Using AI to identify supply chain risks
AI tools can help companies integrate human rights risk assessments, auditing, and remedy mechanisms across their procurement and deployment chains. But there is a risk that automated systems will offload high-risk suppliers rather than seeking to engage and use leverage to improve their practices. Moreover, flagging harm is useful only if this leads to action, and there are appropriate grievance mechanisms or remedies that involve participation of those affected; and those mechanisms are underinvested in or absent from digital approaches.
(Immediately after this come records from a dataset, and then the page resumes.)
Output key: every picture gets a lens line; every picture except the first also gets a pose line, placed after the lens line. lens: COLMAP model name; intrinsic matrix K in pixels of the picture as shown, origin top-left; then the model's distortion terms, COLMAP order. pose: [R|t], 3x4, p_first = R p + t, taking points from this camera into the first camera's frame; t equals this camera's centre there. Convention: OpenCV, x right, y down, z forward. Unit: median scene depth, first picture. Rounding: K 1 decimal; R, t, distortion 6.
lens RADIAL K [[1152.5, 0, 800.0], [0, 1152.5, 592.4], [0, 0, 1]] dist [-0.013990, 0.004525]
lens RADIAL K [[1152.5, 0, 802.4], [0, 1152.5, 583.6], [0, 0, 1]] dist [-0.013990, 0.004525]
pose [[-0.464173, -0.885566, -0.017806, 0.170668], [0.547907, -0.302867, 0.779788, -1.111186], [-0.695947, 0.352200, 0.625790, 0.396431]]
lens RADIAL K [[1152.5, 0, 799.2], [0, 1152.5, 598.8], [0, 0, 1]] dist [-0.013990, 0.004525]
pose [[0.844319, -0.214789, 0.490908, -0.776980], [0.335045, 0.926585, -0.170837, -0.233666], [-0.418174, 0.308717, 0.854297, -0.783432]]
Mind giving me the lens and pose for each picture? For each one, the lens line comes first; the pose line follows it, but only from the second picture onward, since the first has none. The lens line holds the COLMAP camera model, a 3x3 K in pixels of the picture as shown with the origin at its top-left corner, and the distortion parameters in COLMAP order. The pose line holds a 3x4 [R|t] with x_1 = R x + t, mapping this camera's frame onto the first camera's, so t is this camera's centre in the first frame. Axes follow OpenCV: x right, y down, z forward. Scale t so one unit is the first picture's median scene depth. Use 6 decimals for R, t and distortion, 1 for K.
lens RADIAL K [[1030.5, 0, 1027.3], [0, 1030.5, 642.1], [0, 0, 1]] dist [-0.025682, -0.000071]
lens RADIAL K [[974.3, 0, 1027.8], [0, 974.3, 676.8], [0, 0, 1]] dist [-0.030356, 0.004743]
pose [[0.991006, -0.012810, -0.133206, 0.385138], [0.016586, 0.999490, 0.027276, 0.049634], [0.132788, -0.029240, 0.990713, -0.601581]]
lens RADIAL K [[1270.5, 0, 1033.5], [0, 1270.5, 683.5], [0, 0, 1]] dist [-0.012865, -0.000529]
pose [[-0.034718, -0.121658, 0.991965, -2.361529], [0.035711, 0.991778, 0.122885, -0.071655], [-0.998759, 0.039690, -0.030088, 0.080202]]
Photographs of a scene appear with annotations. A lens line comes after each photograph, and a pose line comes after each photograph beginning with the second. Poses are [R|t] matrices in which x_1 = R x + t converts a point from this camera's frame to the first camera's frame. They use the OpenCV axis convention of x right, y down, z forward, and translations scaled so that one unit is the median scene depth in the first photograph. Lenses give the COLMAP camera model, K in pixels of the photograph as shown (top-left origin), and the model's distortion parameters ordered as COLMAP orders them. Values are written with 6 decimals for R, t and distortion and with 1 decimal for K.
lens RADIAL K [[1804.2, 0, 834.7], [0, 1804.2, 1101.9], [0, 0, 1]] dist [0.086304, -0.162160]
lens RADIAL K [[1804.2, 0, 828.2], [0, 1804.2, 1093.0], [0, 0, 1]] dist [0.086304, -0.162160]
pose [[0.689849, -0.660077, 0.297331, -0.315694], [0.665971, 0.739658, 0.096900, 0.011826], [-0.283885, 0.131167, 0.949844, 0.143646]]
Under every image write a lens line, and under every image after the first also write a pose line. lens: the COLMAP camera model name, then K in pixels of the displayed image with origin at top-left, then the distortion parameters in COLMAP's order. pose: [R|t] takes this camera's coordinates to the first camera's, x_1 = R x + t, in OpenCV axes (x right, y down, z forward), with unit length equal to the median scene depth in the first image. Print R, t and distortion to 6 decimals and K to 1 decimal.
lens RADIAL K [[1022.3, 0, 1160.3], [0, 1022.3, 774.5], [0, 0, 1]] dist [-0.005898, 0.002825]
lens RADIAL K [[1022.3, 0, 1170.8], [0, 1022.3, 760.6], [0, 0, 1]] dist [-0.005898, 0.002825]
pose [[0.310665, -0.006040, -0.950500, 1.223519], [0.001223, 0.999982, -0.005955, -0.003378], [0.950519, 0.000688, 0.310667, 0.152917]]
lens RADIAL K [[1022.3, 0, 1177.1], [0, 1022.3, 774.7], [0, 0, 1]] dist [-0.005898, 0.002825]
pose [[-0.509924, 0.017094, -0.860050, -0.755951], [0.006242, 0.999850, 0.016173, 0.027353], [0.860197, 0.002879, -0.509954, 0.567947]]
Military AI and dual-use products
A number of sessions at the Summit focused on AI and defence, with emphasis on using drones and other systems which have dual uses, including as weapons or during armed conflict. However, there was no reference to the body of knowledge that is emerging in applying international standards to ensure that modern warfare is consistent with international humanitarian law. Calls are growing for responsible guidelines on autonomous weapons systems and even a binding treaty to ensure compliance with international human rights and humanitarian law. Some 51 countries have endorsed the Political Declaration on Responsible Military Use of AI and Autonomy, calling for norms around lethal AI systems.
Embedding rights-based thinking in future forums
While India’s edition of the AI Summit series was successful in drawing attention to the technology’s potential in national development and global governance, it missed several crucial areas, particularly in addressing the real-world implications of AI on vulnerable populations such as migrant workers, low-income labourers, and marginalised communities. The event’s focus on economic growth and infrastructure development meant minimal attention was paid to human rights, social justice, and worker protection in AI’s deployment.
If AI is to serve society equitably, future engagements must integrate growth narratives with rights-based safeguards, including existing internationally agreed standards like the United Nations Guiding Principles on Business and Human Rights. Corporate technological leadership without accountability risks deepening inequality rather than addressing it. IHRB welcomes the decision by the Swiss Government to host the next AI Summit in 2027 in Geneva, as it will offer the opportunity to align the latest plans for AI development and deployment with organisations such as the UNOHCHR’s B-Tech initiative who can bring human rights, labour rights and humanitarian expertise into the debate.